#### The goal of this notebook is to verify the following hypothesis: if you build a model over a given dataset, the addition of new columns --- even if they are totally unrelated or random --- is likely to bring some sort of gain.

In [2]:
import pandas as pd
import os

In [11]:
datasets = {filename: pd.read_csv(os.path.join('data', filename), sep='|') for filename in os.listdir('data')}

#### Let's check whether years 2013, 2014, and 2015 are present in all datasets and, if so, use their timestamps as keys. The goal is to avoid any containment ratio that is lower than one.

In [18]:
years = ['2013', '2014', '2015']
datasets_for_experiment = []
for d in datasets.keys():
    timestamp_years = list(set([row['time'].split('-')[0] for index, row in datasets[d].iterrows()]))
    if all(year in timestamp_years for year in years):
        datasets_for_experiment.append(d)
print(datasets_for_experiment)

['311_category_taxi.csv', '311_category_Agency_Issues_added_zeros.csv', '311_category_DOH_New_License_Application_Request.csv', '311_category_SCRIE_added_zeros.csv', '311_category_SCRIE.csv', '311_category_Industrial_waste.csv', 'cyclist_killed_sum.csv', '311_category_electric_added_zeros.csv', '311_category_Illegal_parking_added_zeros.csv', '311_category_Vacant_Lot_added_zeros.csv', '311_category_Illegal_parking.csv', '311_category_consumer_complaint_added_zeros.csv', '311_category_Violation_of_Park_Rules.csv', '311_category_Enforcement.csv', '311_category_Street_light_condition.csv', '311_category_derelict.csv', '311_category_collection.csv', '311_category_Litter_basket_added_zeros.csv', '311_category_dof_added_zeros.csv', '311_category_graffiti.csv', '311_category_Paint.csv', '311_category_Construction_added_zeros.csv', '311_category_Highway_condition.csv', '311_category_DOH_New_License_Application_Request_added_zeros.csv', '13316684_pedestrians_killed_sum.csv', '311_category_sewer.

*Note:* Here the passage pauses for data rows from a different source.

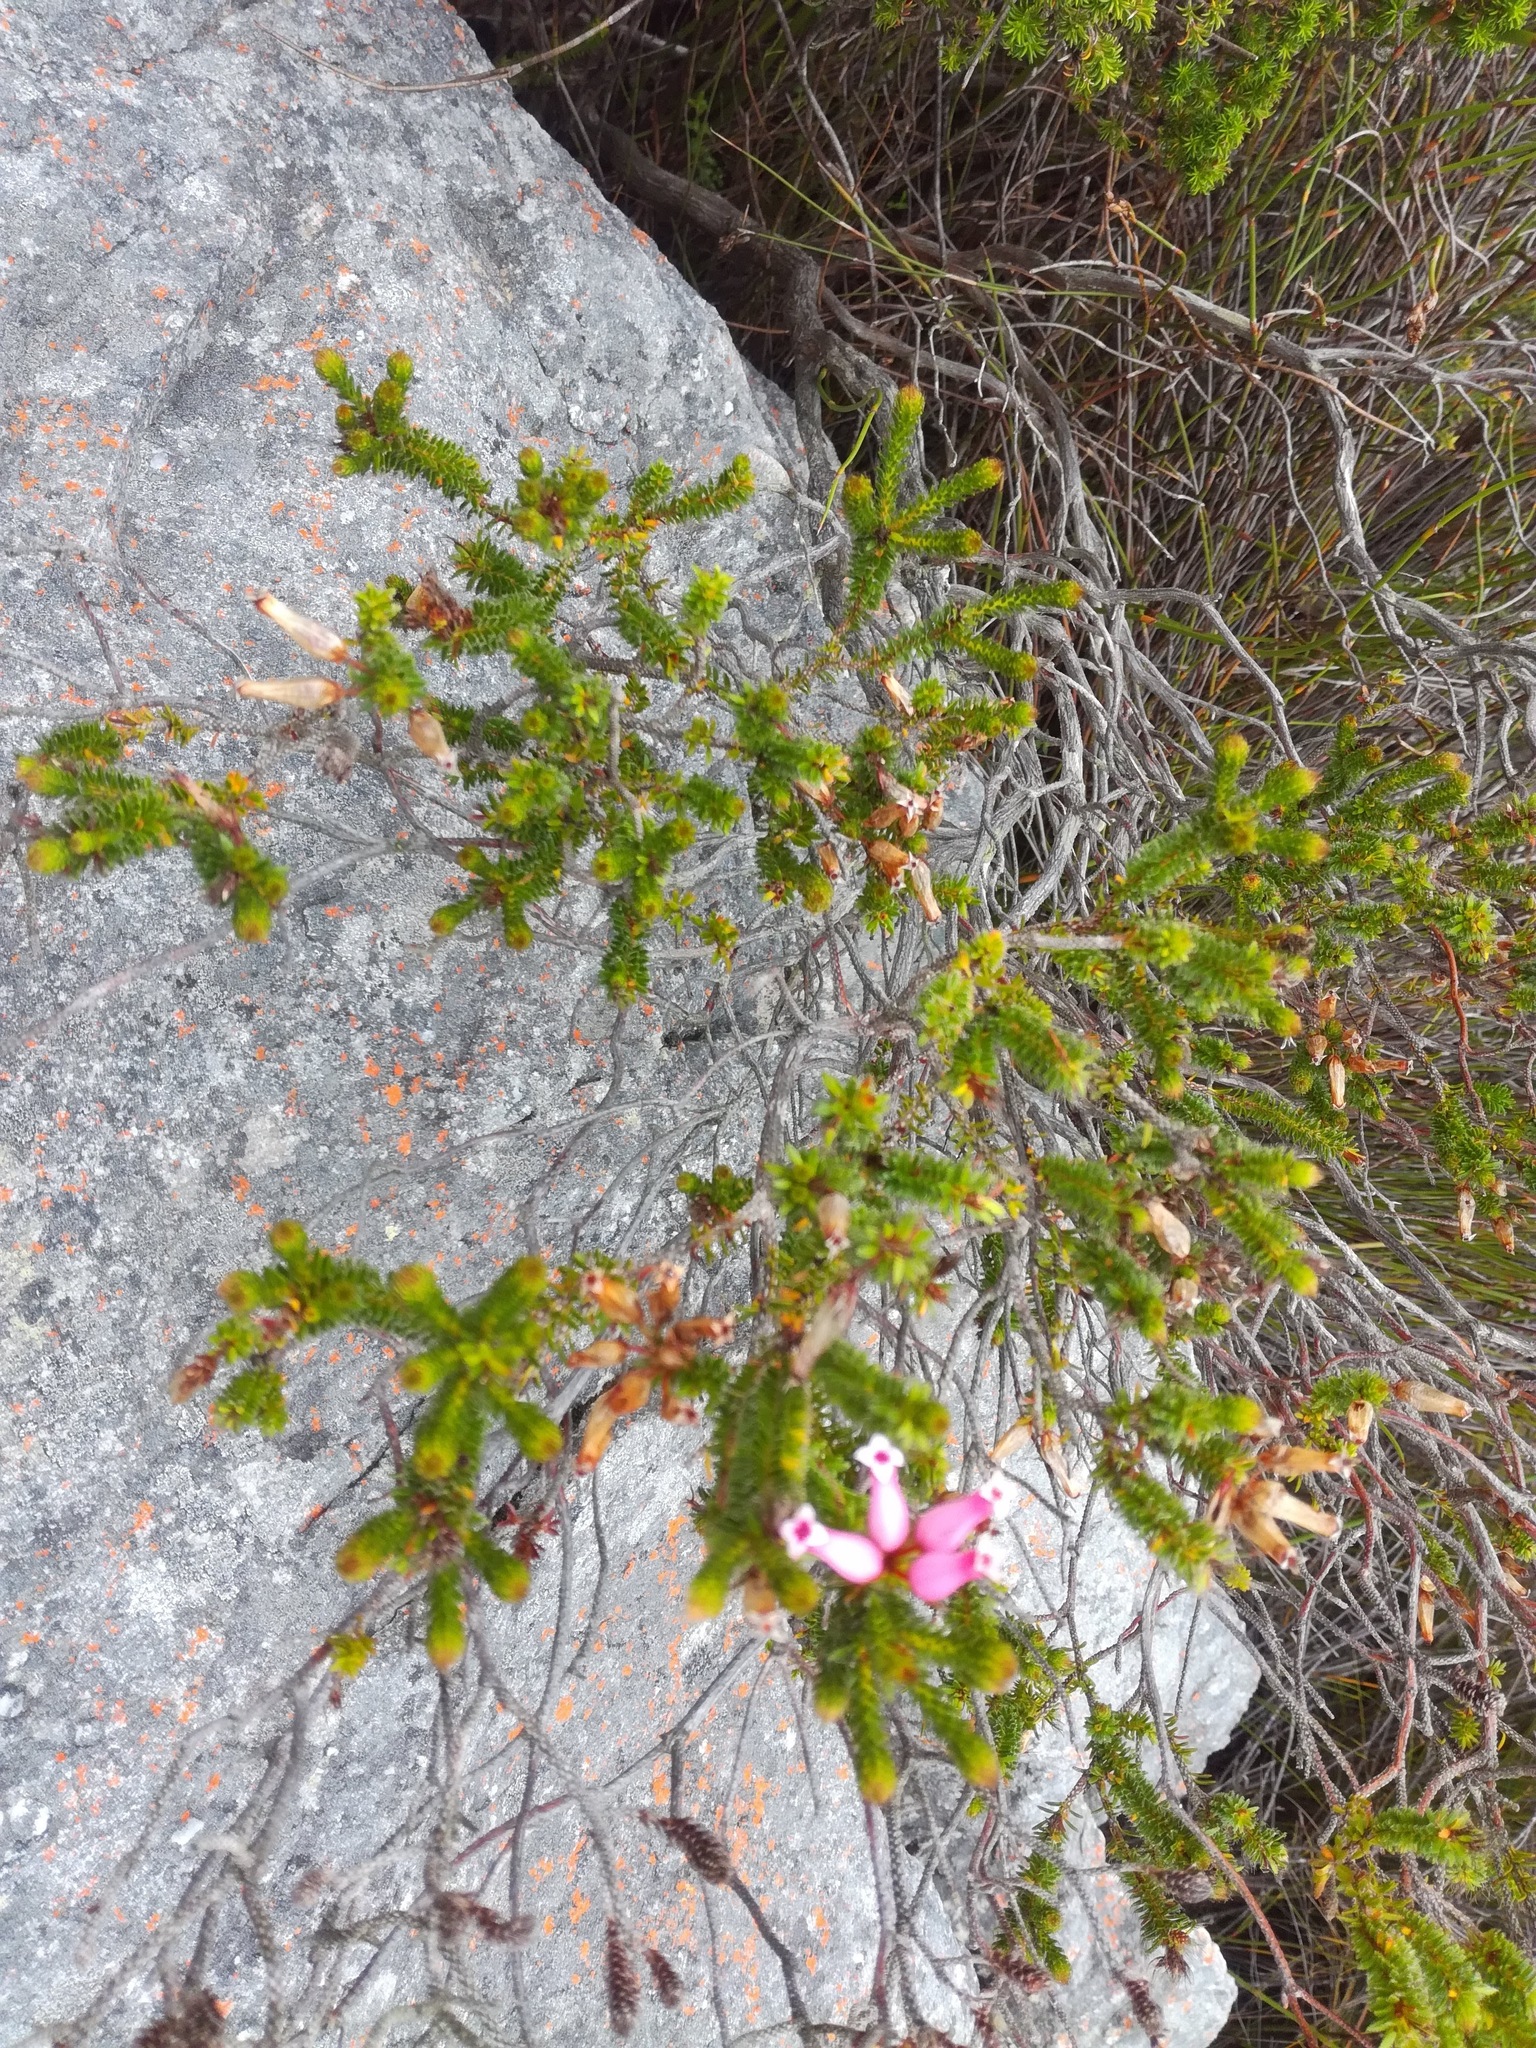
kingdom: Plantae
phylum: Tracheophyta
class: Magnoliopsida
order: Ericales
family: Ericaceae
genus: Erica
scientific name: Erica gysbertii
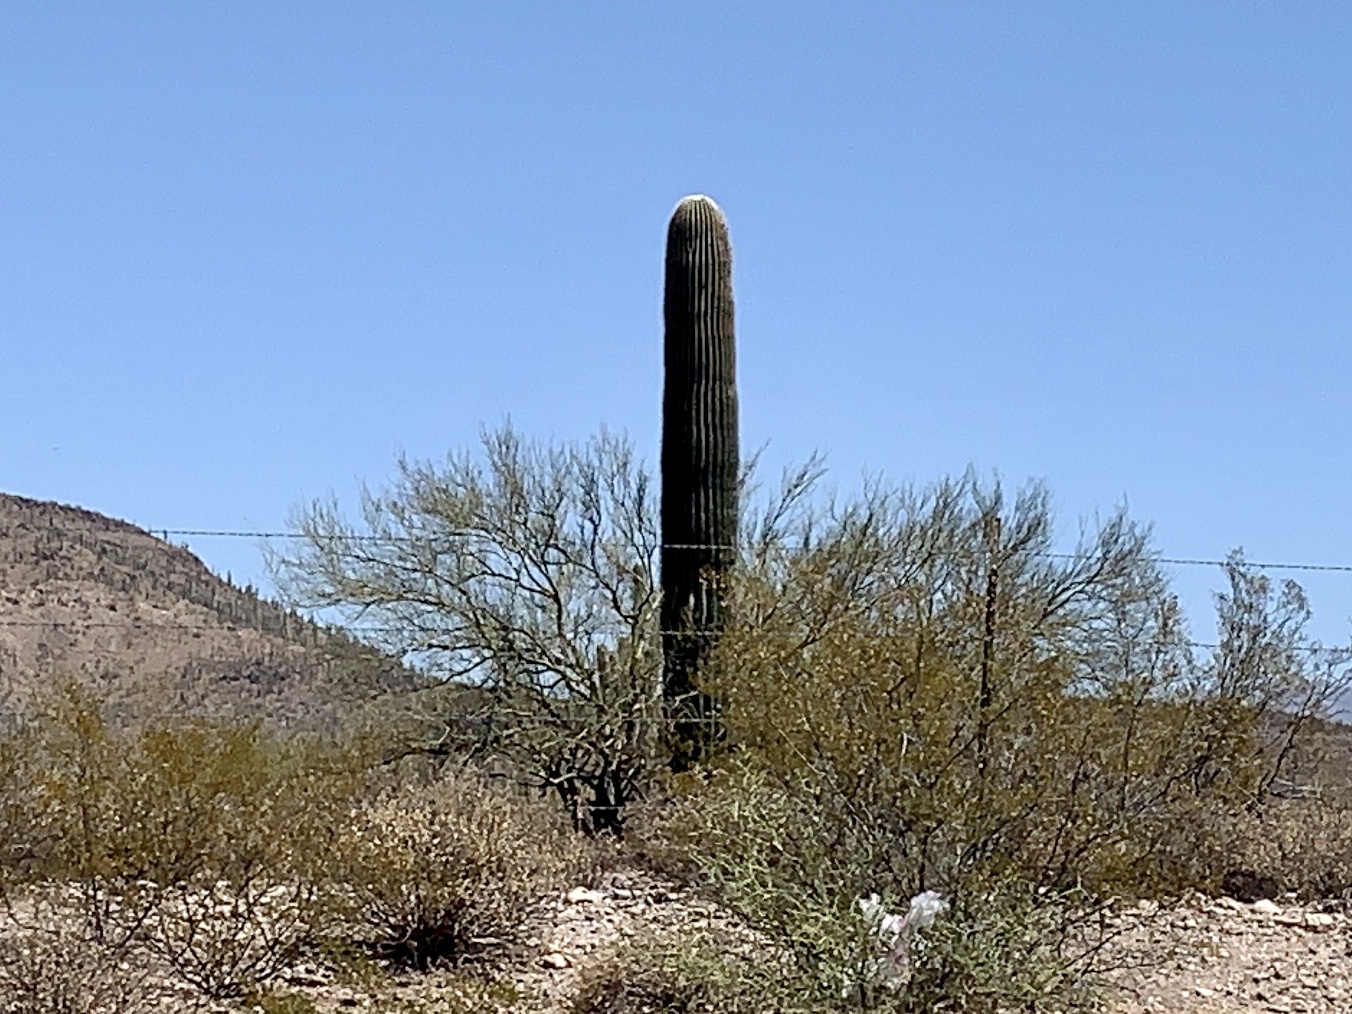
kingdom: Plantae
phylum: Tracheophyta
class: Magnoliopsida
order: Caryophyllales
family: Cactaceae
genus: Carnegiea
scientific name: Carnegiea gigantea
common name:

#### Let's "curate" a few initial, larger datasets, along with targets for learning, based on datasets_for_experiment.

#### We know, for example, that there is a high correlation between X_killed_sum.csv and Y_injured_sum.csv.

In [30]:
from functools import reduce

injured_and_killed = [datasets['cyclist_injured_sum.csv'].rename(columns={'sum': 'cyclist_injured_sum'}), 
                      datasets['cyclist_killed_sum.csv'].rename(columns={'sum': 'cyclist_killed_sum'}), 
                      datasets['motorist_injured_sum.csv'].rename(columns={'sum': 'motorist_injured_sum'}), 
                      datasets['motorist_killed_sum.csv'].rename(columns={'sum': 'motorist_killed_sum'}), 
                      datasets['pedestrians_injured_sum.csv'].rename(columns={'sum': 'pedestrians_injured_sum'}), 
                      datasets['persons_injured_sum.csv'].rename(columns={'sum': 'persons_injured_sum'}), 
                      datasets['persons_killed_sum.csv'].rename(columns={'sum': 'persons_killed_sum'})]

initial_injured_killed_dataset = reduce(lambda left,right: pd.merge(left,right,on='time'), injured_and_killed)
initial_injured_killed_dataset = initial_injured_killed_dataset[(initial_injured_killed_dataset['time'].str.match('2013')) |
                                                                (initial_injured_killed_dataset['time'].str.match('2014')) |
                                                                (initial_injured_killed_dataset['time'].str.match('2015'))]

initial_injured_killed_dataset.head()

Unnamed: 0,time,cyclist_injured_sum,cyclist_killed_sum,motorist_injured_sum,motorist_killed_sum,pedestrians_injured_sum,persons_injured_sum,persons_killed_sum
182,2013-01-01,3,0,106,0,28,137,0
183,2013-01-02,2,0,79,1,19,100,1
184,2013-01-03,10,0,65,0,39,114,0
185,2013-01-04,6,0,48,1,31,85,3
186,2013-01-05,4,0,68,3,27,99,4


#### For each column in initial_injured_killed_dataset, we'll build a model to predict is values based on growing combinations of the other attributes.